# [GIVEN PASSAGE]
-- start --
If Apple makes a watch

I don’t claim to be any kind of Apple pundit, but I have some hunches about what their watch will be like if and when they release one.

The two factors I see as being vital are price and simplicity.

Price

The Galaxy Gear starts at $299, which is a lot more, I think, than the average person (i.e., non-Android zealots) are willing to spend on a watch that they have to charge every night. A successful watch, one that gets into the hands of millions of people, will have to be closer to the “Apple impulse buy” price of the iPods Nano — at most $249, but I think they could do it for $199. (The Pebble E Ink watch is $150.) To reach that price point, an Apple watch will lack, for instance, a camera and a speaker, which are included in the Galaxy Gear.

Photos taken by the Gear aren’t exactly impressive, and, in addition to cost, a watch camera adds bulk to a device that needs to be really, really svelte. I also imagine Apple may want to keep the band — where the Gear has stashed its camera lens — swappable for third-party vendors. A camera may come in some future iteration of Apple’s watch, if they could approach parity with the quality of the iPhone camera — iPhone users are too accustomed to taking great photos to tolerate anything like what’s on the Gear — but it won’t be there to start.
-- end --
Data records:
-- start --
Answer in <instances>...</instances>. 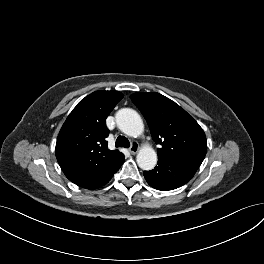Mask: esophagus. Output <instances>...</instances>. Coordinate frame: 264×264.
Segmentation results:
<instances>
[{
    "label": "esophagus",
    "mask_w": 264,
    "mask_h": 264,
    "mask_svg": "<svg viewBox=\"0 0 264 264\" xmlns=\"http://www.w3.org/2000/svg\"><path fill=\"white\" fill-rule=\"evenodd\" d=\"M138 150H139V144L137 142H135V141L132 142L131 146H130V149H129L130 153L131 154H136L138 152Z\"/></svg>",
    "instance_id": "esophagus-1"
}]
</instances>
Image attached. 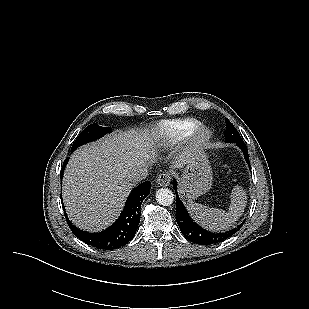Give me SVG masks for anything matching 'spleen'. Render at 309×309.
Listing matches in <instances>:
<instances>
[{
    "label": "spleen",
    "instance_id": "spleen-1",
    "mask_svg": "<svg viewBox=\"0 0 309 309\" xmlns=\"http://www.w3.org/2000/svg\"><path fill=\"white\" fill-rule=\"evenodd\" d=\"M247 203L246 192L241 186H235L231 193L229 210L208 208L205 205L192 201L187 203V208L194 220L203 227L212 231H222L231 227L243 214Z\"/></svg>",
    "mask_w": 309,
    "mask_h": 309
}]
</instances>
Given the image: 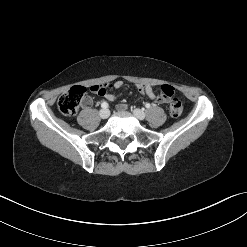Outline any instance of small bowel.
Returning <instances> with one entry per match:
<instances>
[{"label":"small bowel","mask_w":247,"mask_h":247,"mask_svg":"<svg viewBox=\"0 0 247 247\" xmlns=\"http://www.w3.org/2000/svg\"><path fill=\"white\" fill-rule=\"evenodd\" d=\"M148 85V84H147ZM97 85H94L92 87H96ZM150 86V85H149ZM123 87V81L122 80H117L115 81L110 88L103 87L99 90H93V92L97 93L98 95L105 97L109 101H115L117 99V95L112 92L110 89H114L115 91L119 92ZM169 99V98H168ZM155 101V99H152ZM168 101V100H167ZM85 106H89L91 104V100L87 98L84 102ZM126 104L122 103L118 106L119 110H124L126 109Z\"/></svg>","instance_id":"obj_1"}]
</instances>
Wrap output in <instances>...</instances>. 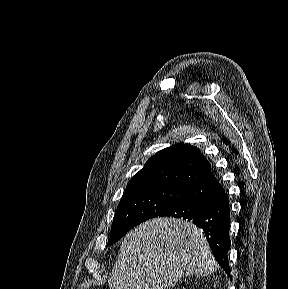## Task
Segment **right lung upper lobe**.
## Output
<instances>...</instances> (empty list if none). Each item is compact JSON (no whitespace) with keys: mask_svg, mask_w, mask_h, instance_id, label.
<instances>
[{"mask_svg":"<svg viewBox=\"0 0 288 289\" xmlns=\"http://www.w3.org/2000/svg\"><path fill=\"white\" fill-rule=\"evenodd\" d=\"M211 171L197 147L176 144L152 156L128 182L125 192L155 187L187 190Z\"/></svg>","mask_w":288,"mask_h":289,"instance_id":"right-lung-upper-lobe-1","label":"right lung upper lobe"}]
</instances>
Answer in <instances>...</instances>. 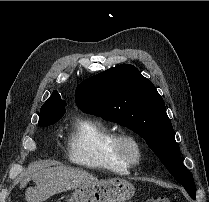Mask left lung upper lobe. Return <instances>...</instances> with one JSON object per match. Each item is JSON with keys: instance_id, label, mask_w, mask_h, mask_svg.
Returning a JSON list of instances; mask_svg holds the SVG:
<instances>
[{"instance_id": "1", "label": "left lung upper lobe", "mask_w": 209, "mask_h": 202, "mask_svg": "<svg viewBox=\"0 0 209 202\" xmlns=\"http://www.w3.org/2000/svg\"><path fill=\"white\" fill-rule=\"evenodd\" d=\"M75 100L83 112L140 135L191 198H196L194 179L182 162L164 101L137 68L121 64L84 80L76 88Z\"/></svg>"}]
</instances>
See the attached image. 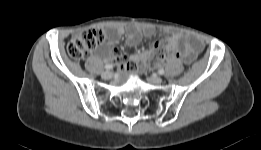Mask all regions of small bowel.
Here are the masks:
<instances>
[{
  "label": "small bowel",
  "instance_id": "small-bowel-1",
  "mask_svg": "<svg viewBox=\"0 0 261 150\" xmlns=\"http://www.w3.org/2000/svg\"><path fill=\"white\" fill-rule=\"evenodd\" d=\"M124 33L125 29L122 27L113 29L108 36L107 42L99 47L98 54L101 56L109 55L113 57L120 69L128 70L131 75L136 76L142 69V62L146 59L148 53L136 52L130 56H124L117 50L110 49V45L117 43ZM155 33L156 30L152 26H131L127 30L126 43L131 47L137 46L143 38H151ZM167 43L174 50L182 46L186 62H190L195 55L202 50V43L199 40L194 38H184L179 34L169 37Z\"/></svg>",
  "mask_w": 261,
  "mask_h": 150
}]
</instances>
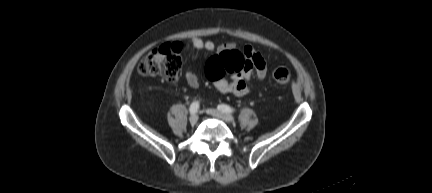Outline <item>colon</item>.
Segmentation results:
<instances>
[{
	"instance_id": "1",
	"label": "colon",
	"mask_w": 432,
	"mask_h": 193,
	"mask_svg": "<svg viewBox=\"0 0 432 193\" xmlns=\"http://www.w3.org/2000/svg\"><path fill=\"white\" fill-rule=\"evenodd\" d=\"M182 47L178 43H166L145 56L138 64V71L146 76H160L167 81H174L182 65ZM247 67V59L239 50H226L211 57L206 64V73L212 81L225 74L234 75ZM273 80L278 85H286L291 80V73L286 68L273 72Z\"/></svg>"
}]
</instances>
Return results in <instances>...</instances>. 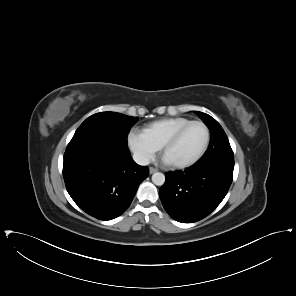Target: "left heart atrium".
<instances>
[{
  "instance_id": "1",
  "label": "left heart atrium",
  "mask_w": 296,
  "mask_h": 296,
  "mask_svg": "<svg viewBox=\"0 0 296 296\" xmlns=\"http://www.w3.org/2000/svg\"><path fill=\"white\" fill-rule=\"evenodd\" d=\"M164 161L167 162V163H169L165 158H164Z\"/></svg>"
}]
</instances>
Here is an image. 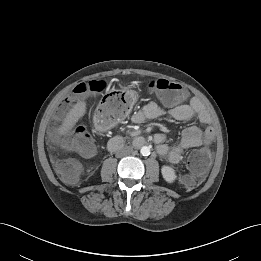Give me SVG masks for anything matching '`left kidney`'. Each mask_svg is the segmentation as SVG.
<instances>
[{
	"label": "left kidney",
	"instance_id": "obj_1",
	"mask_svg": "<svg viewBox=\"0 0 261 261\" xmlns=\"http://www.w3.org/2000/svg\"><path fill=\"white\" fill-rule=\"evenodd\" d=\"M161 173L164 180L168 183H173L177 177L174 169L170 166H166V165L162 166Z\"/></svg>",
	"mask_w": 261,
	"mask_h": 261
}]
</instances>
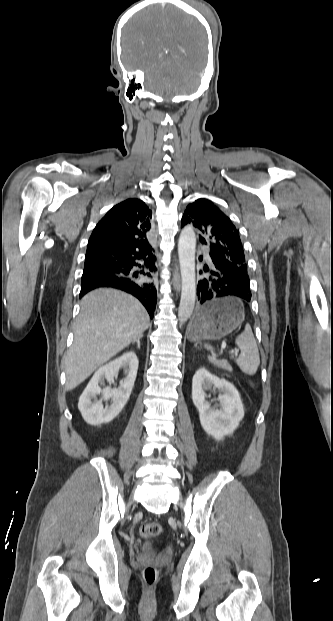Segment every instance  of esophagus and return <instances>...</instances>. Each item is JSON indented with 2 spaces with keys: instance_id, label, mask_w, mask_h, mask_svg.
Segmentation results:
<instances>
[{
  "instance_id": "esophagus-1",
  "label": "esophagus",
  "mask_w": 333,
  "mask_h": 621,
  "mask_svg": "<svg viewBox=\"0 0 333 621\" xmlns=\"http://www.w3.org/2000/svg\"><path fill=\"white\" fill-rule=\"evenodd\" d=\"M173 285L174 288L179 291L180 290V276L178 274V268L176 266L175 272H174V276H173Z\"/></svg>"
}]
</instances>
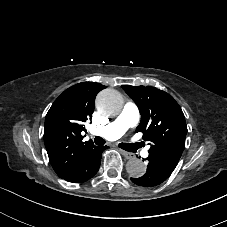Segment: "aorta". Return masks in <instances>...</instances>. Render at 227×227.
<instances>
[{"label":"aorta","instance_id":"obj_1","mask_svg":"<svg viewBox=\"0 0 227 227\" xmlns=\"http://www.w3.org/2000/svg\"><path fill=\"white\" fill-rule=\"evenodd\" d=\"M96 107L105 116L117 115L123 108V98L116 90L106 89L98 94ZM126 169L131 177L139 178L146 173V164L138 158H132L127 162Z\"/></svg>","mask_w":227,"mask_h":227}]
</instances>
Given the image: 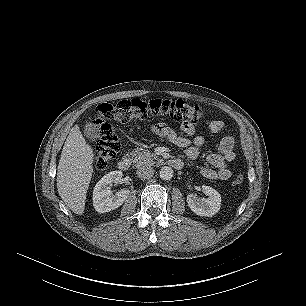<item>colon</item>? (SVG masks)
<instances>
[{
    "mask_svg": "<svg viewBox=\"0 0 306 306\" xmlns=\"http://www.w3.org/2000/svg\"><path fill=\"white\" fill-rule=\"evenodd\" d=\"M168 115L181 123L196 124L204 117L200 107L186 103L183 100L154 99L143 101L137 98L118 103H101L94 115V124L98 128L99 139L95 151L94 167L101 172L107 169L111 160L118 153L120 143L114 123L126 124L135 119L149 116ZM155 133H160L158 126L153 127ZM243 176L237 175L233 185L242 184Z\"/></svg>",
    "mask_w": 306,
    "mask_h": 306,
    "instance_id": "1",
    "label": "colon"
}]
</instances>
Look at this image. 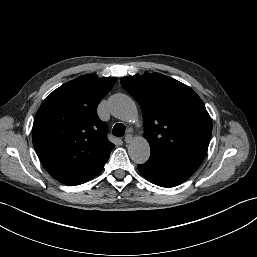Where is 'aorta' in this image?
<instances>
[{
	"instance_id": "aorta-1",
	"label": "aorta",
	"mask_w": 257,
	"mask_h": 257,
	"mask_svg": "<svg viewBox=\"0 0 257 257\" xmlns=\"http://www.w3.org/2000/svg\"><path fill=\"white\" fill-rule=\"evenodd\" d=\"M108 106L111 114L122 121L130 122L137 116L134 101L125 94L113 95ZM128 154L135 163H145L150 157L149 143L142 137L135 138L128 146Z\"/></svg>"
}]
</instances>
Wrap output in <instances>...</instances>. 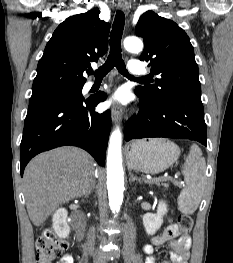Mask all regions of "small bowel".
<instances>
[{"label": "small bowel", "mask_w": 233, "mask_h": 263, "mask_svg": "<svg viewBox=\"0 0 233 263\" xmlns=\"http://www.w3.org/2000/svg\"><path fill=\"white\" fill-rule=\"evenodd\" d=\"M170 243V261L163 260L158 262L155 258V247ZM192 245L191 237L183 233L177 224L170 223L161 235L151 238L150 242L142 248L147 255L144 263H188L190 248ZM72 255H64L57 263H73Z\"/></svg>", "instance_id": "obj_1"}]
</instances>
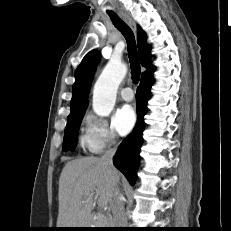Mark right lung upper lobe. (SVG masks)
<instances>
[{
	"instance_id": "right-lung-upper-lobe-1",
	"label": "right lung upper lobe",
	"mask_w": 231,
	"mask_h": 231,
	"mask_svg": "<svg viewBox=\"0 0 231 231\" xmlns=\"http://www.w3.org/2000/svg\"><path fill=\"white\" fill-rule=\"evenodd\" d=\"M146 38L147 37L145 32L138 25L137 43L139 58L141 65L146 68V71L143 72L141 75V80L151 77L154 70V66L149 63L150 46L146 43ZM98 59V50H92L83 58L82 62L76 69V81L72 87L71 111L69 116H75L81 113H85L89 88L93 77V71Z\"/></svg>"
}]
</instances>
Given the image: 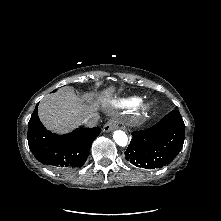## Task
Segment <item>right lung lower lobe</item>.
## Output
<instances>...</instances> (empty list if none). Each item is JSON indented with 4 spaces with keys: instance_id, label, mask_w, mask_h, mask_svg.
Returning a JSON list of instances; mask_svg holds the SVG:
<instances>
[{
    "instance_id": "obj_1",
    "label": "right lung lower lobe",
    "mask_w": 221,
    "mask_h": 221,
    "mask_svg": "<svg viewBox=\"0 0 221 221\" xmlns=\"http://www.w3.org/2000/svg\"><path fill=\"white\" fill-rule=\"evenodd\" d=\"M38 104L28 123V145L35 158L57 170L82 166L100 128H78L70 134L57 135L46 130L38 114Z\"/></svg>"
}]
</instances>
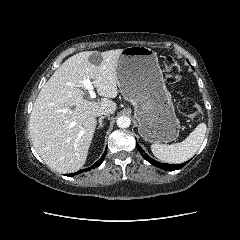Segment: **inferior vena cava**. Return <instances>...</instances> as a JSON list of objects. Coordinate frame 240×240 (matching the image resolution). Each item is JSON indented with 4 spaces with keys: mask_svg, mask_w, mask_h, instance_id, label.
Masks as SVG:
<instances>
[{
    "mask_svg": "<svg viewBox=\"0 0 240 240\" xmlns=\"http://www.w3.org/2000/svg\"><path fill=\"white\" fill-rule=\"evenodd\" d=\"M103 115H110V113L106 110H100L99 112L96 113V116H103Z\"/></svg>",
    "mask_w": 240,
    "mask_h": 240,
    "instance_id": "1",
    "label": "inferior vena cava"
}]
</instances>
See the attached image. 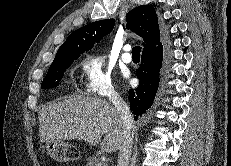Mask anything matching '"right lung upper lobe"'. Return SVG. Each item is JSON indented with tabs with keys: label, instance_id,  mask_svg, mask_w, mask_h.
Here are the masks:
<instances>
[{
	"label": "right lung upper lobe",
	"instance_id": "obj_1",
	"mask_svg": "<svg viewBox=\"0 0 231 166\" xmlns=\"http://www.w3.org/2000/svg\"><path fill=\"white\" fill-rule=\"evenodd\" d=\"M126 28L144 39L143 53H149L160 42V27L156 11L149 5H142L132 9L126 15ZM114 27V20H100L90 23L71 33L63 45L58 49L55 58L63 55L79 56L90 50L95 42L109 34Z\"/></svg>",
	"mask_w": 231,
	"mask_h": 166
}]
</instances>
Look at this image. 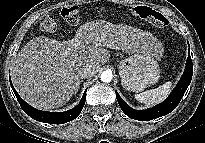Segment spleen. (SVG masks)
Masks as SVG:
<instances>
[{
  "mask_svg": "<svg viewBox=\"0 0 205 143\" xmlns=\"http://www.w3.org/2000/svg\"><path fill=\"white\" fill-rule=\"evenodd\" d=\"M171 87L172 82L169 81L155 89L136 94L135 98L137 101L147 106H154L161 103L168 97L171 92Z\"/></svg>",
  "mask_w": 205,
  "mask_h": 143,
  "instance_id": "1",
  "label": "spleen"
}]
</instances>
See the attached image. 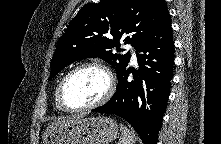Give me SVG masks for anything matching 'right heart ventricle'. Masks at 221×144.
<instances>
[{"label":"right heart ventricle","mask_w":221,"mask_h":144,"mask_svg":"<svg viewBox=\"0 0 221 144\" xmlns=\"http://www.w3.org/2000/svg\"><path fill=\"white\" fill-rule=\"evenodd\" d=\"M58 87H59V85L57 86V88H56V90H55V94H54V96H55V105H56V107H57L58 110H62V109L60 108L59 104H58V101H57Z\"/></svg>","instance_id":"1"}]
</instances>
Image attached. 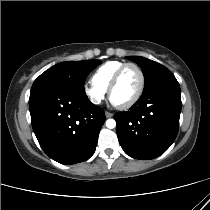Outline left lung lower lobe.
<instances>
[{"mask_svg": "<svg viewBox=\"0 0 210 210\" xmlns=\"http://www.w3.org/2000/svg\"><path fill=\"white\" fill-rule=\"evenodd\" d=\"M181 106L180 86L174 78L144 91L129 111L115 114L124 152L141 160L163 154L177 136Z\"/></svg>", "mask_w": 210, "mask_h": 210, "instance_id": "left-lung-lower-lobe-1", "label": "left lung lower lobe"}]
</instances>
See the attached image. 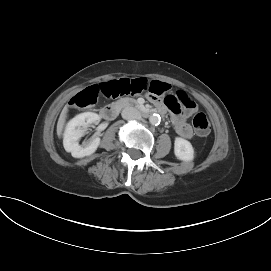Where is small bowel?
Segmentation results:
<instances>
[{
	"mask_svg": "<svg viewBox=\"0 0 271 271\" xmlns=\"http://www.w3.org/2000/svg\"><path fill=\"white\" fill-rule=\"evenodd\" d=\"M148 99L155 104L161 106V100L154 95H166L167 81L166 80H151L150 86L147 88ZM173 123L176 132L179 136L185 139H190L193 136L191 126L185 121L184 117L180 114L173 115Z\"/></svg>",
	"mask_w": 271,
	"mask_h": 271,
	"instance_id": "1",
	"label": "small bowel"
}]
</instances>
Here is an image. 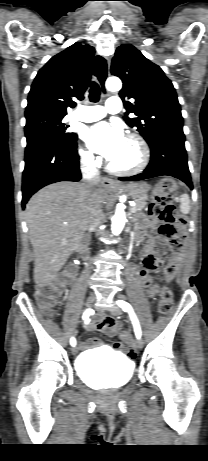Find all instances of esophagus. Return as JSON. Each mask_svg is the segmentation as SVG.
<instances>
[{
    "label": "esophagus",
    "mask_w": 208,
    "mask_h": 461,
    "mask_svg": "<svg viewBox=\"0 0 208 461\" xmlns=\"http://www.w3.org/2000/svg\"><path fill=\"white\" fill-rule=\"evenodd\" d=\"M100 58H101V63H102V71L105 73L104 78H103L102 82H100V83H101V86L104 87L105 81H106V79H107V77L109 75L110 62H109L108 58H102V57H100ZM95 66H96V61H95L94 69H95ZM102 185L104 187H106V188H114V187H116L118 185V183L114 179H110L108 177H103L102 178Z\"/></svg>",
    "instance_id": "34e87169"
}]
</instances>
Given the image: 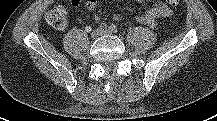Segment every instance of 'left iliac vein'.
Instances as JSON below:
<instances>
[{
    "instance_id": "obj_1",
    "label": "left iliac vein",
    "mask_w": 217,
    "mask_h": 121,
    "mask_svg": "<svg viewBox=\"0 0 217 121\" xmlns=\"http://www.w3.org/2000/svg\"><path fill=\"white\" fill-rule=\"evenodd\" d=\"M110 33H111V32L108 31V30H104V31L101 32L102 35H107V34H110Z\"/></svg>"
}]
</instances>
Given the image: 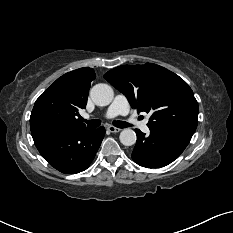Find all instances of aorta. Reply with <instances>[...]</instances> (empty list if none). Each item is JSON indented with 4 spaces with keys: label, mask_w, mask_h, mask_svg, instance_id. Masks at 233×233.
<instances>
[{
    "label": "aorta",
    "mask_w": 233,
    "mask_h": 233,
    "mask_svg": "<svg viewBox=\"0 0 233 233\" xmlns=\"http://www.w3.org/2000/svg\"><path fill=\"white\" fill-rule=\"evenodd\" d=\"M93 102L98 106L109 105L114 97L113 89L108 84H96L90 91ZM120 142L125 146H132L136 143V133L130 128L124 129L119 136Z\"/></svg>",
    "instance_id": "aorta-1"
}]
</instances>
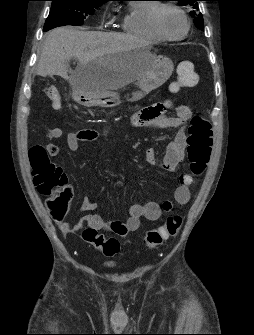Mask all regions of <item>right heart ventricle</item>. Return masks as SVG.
-- end --
# [TO DO]
1/ In the passage on a possible Apple watch, what reasons are given for expecting the first version to come without a camera?
2/ Extend the passage on a possible Apple watch past its final sentence.

# [TASK-BY-TASK ANSWERS]
1/ Leaving out the camera helps bring the watch down to the target price. Photos from the Gear's camera aren't impressive, and a camera adds bulk to a device that needs to be very slim. Apple may also want to keep the band, where the Gear puts its lens, swappable for third-party vendors.

2/
The speaker is also disposable, as most people will be listening to music or watching videos on their iPhone or iPod Touch, either with its superior speaker or with headphones. A headphone jack wouldn’t quite make sense, either, tethering the user’s hand to their face. On the other hand, a speaker may come in handy for alerts that otherwise wouldn’t be audible from a phone in a pocket, even if the speaker is never used to play music or video. Here there are more difficult trade-offs, but I don’t think the lack of a speaker would in any way doom an Apple watch.

Galaxy Gear’s $299 pricetag creates a roomy umbrella under which Apple can easily outprice them.

Simplicity

Aside from hardware, a first-generation Apple watch will lack a lot of software features that the Gear and other smartwatches boast; to some this will be more fodder with which to accuse Apple of failing to innovate, but to others it will be an example of Apple’s rare ability to say “no” to complexity.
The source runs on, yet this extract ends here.